10 cities have been chosen by the AIA's Center for Communities by Design to work with architects and local stakeholders to work out a plan for implementing sustainability. By participating, the cities, which include Detroit, Tampa, New Orleans and Fort Worth (and 6 other cities), will be able to mentor and provide a blueprint to neighboring cities on how to implement various aspects of sustainability. The program will address neighborhood revitalization, transportation infrastructure challenges, as well as offer strategies to improve air and water quality.
Venture capital funding is out there and it is showing signs of life in the green world. I read an article today on CNN Money about a company called Hycrete, which makes concrete more sustainable by reducing the carbon-based energy required in manufacturing and using recyclables in the actual materials.
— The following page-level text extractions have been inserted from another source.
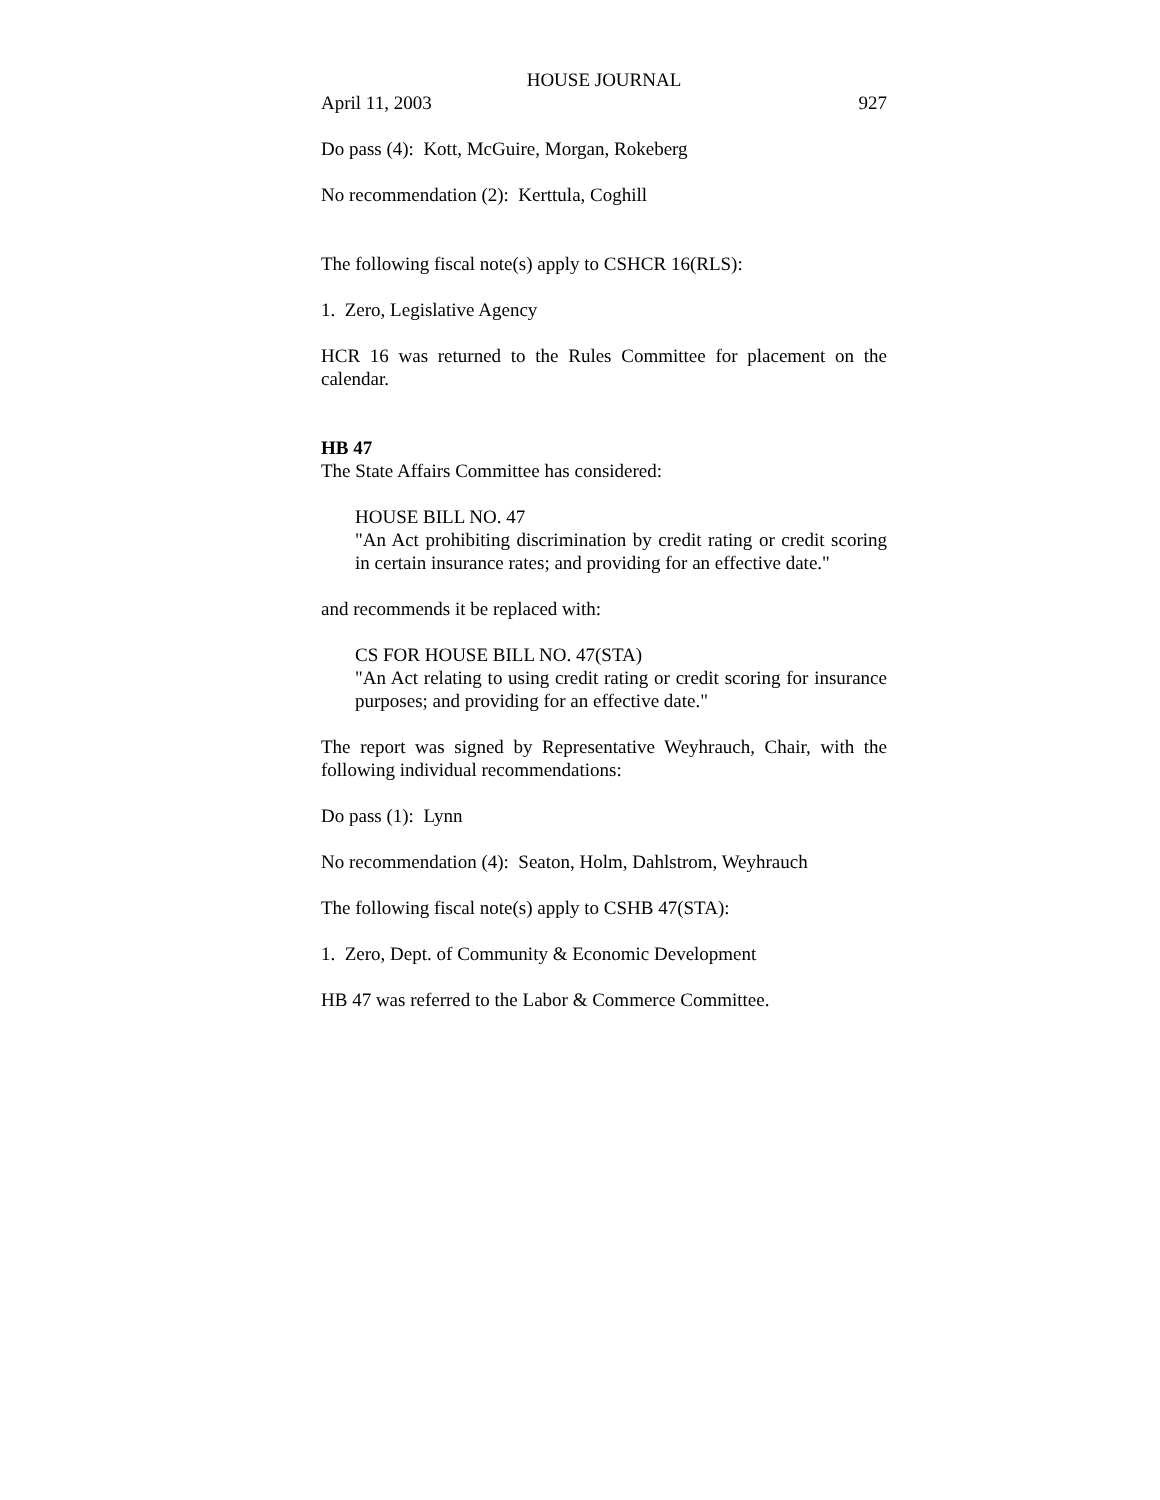HOUSE JOURNAL
April 11, 2003 927
Do pass (4): Kott, McGuire, Morgan, Rokeberg
No recommendation (2): Kerttula, Coghill
The following fiscal note(s) apply to CSHCR 16(RLS):
1. Zero, Legislative Agency
HCR 16 was returned to the Rules Committee for placement on the calendar.
HB 47
The State Affairs Committee has considered:
HOUSE BILL NO. 47
"An Act prohibiting discrimination by credit rating or credit scoring in certain insurance rates; and providing for an effective date."
and recommends it be replaced with:
CS FOR HOUSE BILL NO. 47(STA)
"An Act relating to using credit rating or credit scoring for insurance purposes; and providing for an effective date."
The report was signed by Representative Weyhrauch, Chair, with the following individual recommendations:
Do pass (1): Lynn
No recommendation (4): Seaton, Holm, Dahlstrom, Weyhrauch
The following fiscal note(s) apply to CSHB 47(STA):
1. Zero, Dept. of Community & Economic Development
HB 47 was referred to the Labor & Commerce Committee.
Interesting article. If the green industry today is where the computer industry was in the late 70's/early 80's, then both green innovators and green input providers alike are poised for huge growth in the marketplace (Microsoft scored big with the computer and so did Intel by supplying the processor.) I came across an article talking about green inputs being a big market mover...if I can find it, I will post it.
Well, there's no doubt that real estate has been hit hard over the last 6-12 months (residential, commercial, mortgage lending, etc.). Industries involved with building and developing infrastructure (roads, bridges, etc) have fared a bit better (See Green Trends post) especially here in Salt Lake...but the thought that keeps running through my head is who will be the first to turn things around? Green REITs? Maybe. Eventually. I would think green properties would be more desirable in the portfolio and have a leg up on traditional properties in terms of coming out of a downturn. Green properties would have lower operating costs, demand relatively higher market values, experience more demand among potential tenants, etc., which would lead me to believe that green REITs or greener REITs (REITs holding greener properties than the next REIT) would experience quicker than expected turnarounds.
Good you-tube video showcasing an interview with Leo Marmol, managing principal at Marmol Radziner, considered by many to be the leading firm in designing and building customized, green prefabricated homes. Good insight on the prefab movement and actual prefab building process. The host is corny (Starbucks reference) but still a good video.